═════ Extract to read ═════

In re Claim 26, Gilson in view of Lukin discloses the method of claim 24 as applied above. The combination of Gilson and Lukin also teaches wherein the re-encoding of the audio content based on the determined speech tempo of the speech in the audio content of the digital media data includes:
detecting silent regions present in the audio content based on the determined speech tempo of speech in the audio content (see Gilson—FIG. 4: 402, FIG. 5: 501, FIG. 6: 601-603, and cols. 10-11: ll. 21-67, whereby the playback factor can comprise one or more of a content type, a user preference profile, number of spoken syllables or words per unit of time, frequency of spoken words, etc., and whereby a user can specify a faster, slower, or normal playback speed for credit rolls, silent scenes, fight scenes, mature scenes, and the like; FIG. 7 and cols. 12-13: ll. 1-41, whereby playback speed can be adjusted to meet user defined rate of syllables or words per second, and whereby the number of words or syllables per second of specific timeframes can be calculated throughout the show; and cols. 13-14: ll. 61-64); and
re-encoding the digital media data content without the detected silent regions (see Gilson—FIG. 4: 403, FIG. 5: 502-503, FIG. 6: 603-604, cols. 10-11: ll. 21-67, and cols. 12-13: ll. 1-41; also see Lukin—FIGS. 1-2 and col. 8: ll. 12-63, the PSOLA algorithm is combined with sampling rate conversion/resampling to achieve pitch shifting, and the resampling operation synchronously changes pitch and duration of the signal which produces the desired pitch shifting effect, certain granules of the input signal are duplicated in the output signal in order to achieve time stretching, certain granules of the input signal are discarded from the output signal in order to achieve time compression, and for resampling, a polyphase FIR filtering approach may be used which reverts the signal to its original time duration but now at the desired pitch).
To this end, the combination of Gilson and Lukin does not explicitly teach: removing the detected silent regions from the audio content of the digital media data.
In a similar variable speed playback endeavor, Luo is directed to an improved device and process for controlling playback operation associated with an audio content (see cols. 1-2: ll. 66-23). Luo provides a method (see FIG. 2 and col. 2: ll. 40-52) of operating an audio controller device (see FIG. 1) that includes: (see col. 4: ll. 8-39); identifying a plurality of audio segments from the audio data based on a plurality of contextual parameters associated with the audio data (see FIG. 3 and cols. 4-6: ll. 40-42); associating each of the plurality of audio segments to one of a plurality of primary audio control interfaces provided at the audio controller device (see FIGS. 4-5 and cols. 6-7: ll. 43-30); and controlling a playback operation associated with respective one of the audio segments when an input is received at one or more of the primary audio control interfaces (Id., and see cols. 7-8: ll. 31-18).
In Luo’s method, audio controller device 100 determines contextual parameters 126 associated with the stored audio data 124 by one or more of: processing the content of the audio data 124; processing data received from machine learning algorithms; and processing input identifying user preferences (see FIG. 2: 220 and cols. 9-10: ll. 55-13). The contextual parameters associated with the audio data 124 may be determined based on one or more of: speech portion/silent portion in the audio data 124, volume level associated with different portions of the audio data 124, language/tone/accent/length of speech/rate of speech of different portions of the audio data 124, user profile identifying a speaker corresponding to the speech content associated with different portions of the audio data 124, and user profile identifying a potential listener of the audio data 124 (Id.).

═════ Recorded information ═════

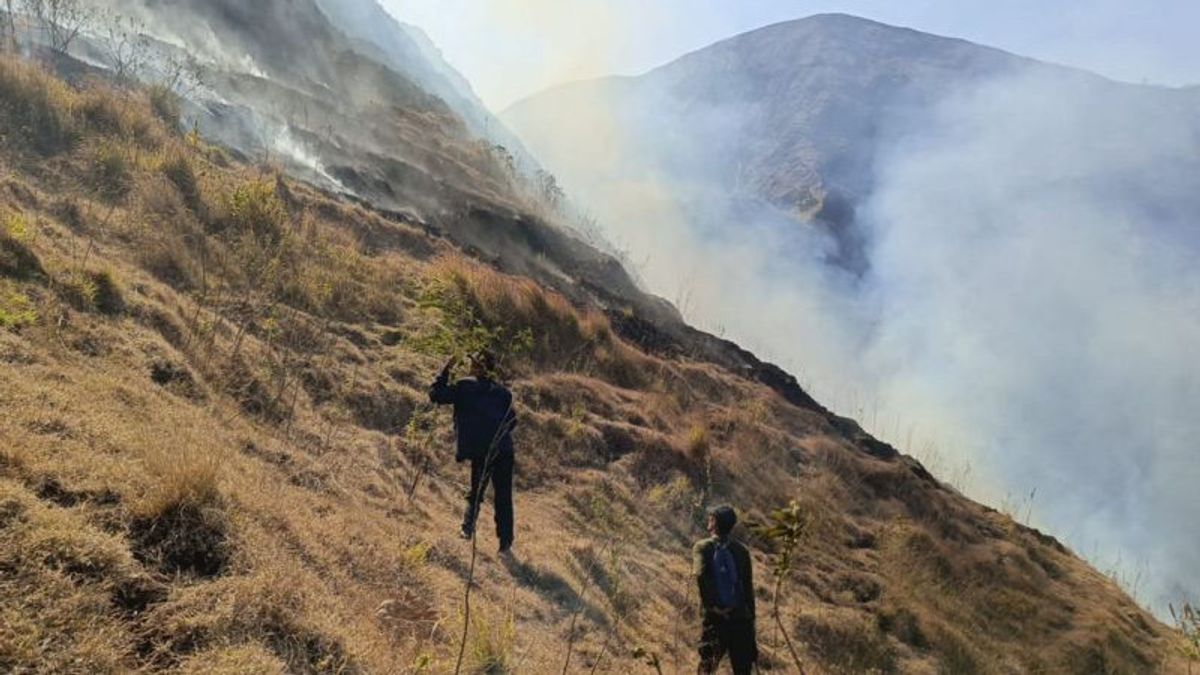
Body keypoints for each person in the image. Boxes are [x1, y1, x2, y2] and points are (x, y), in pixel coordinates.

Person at [429, 350, 518, 553]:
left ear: (477, 367)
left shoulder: (465, 386)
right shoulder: (503, 393)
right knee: (503, 496)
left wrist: (446, 369)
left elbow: (436, 395)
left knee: (476, 490)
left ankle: (467, 530)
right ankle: (505, 542)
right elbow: (513, 420)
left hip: (483, 450)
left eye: (473, 363)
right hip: (503, 449)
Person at [694, 504, 758, 675]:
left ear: (714, 522)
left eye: (711, 517)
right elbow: (748, 590)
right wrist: (751, 629)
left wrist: (712, 606)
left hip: (716, 620)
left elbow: (700, 576)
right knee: (743, 671)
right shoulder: (742, 551)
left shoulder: (702, 547)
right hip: (741, 621)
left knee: (707, 668)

═════

Problem 1: Reproduce everything in the office action excerpt from "To this end, the" down to "digital media data.".
Problem 2:
Answer these questions from the office action excerpt:
(a) What does the combination of Gilson and Lukin not explicitly teach?
(b) According to the Lukin citation, what approach may be used for resampling?
(c) In Luo's method, which device determines the contextual parameters associated with the stored audio data?
Problem 3: Write the next part of the office action excerpt, picking up after its last sentence.

Written reply 1:
To this end, the combination of Gilson and Lukin does not explicitly teach: removing the detected silent regions from the audio content of the digital media data.

Written reply 2:
(a) Removing the detected silent regions from the audio content of the digital media data.
(b) A polyphase FIR filtering approach.
(c) Audio controller device 100.

Written reply 3:
Thereafter, Luo’s audio controller device 100 identifies a plurality of audio segments from the audio data 124 based on the plurality of contextual parameters associated with the audio data 124 (see FIG. 2: 230 and cols. 10-11: ll. 14-5). The audio controller device 100 further sets an optimal playback speed rate for each of the audio segments based on the one or more contextual parameters that are identified as affecting the respective one of the audio segments (Id.). The audio controller device 100 may determine optimal playback speed rate for each of the audio segments based on one or more of: pre-determined mapping of different optimal playback speed rates to different contextual parameters, user preferences, and input from machine learning algorithms that determine optimal playback speed rate based on playback speed rates used by listeners with different user profiles for different combination of (Id.). The optimal playback speed rates for different audio segments may be different (Id.).
Thereafter, Luo’s audio controller device 100 associates each of the plurality of identified audio segments to a respective one of a plurality of primary audio control interfaces 134 (see FIG. 2: 240 and col. 11: ll. 6-51), determines whether an input is received at one or more of the primary audio control interfaces 134 (see FIG. 2: 250 and cols. 11-12: ll. 52-48), and then when an input is received at one or more of the primary audio control interfaces 134, controls the playback operation corresponding to the audio segments for which input is received at one or more of the primary audio control interfaces 134 (see FIG. 2: 260 and cols. 11-12: ll. 52-48).
In this way, Luo teaches:
removing the detected silent regions from the audio content of the digital media data (see FIG. 2, cols. 4-5: ll. 40-34, and cols. 9-12: ll. 36-48, whereby the contextual parameters associated with the audio data 124 may be determined based on speech portion/silent portion, volume level associated with different portions, language/tone/accent/length of speech/rate of speech of different portions; FIG. 5 and cols. 13-14: ll. 3-67, whereby graphical user interface component 510-1 is associated with audio segment `1` that is identified based on contextual parameter `silent portion`, and for audio segment `1`, the user selected `skip` via the selection button 515-1 because it appears from the contextual parameter `silent portion` that audio segment ‘1’ does not include any audio data that may be of interest to the user and therefore the user would have wanted to skip listening to the audio segment; and see cols. 6-7: ll. 54-21, whereby the playback operation parameters for each audio segment include varying a playback speed rate, skipping a playback operation of the respective audio segments, and varying a speaker volume level, and whereby the electronic processor 116 automatically applies the playback speed rate to a playback duration (between a start frame and an end frame) of the corresponding audio segment, and the playback speed rate is automatically adjusted for the next audio segment within the audio file in accordance with the playback speed rate that is set for the next audio segment).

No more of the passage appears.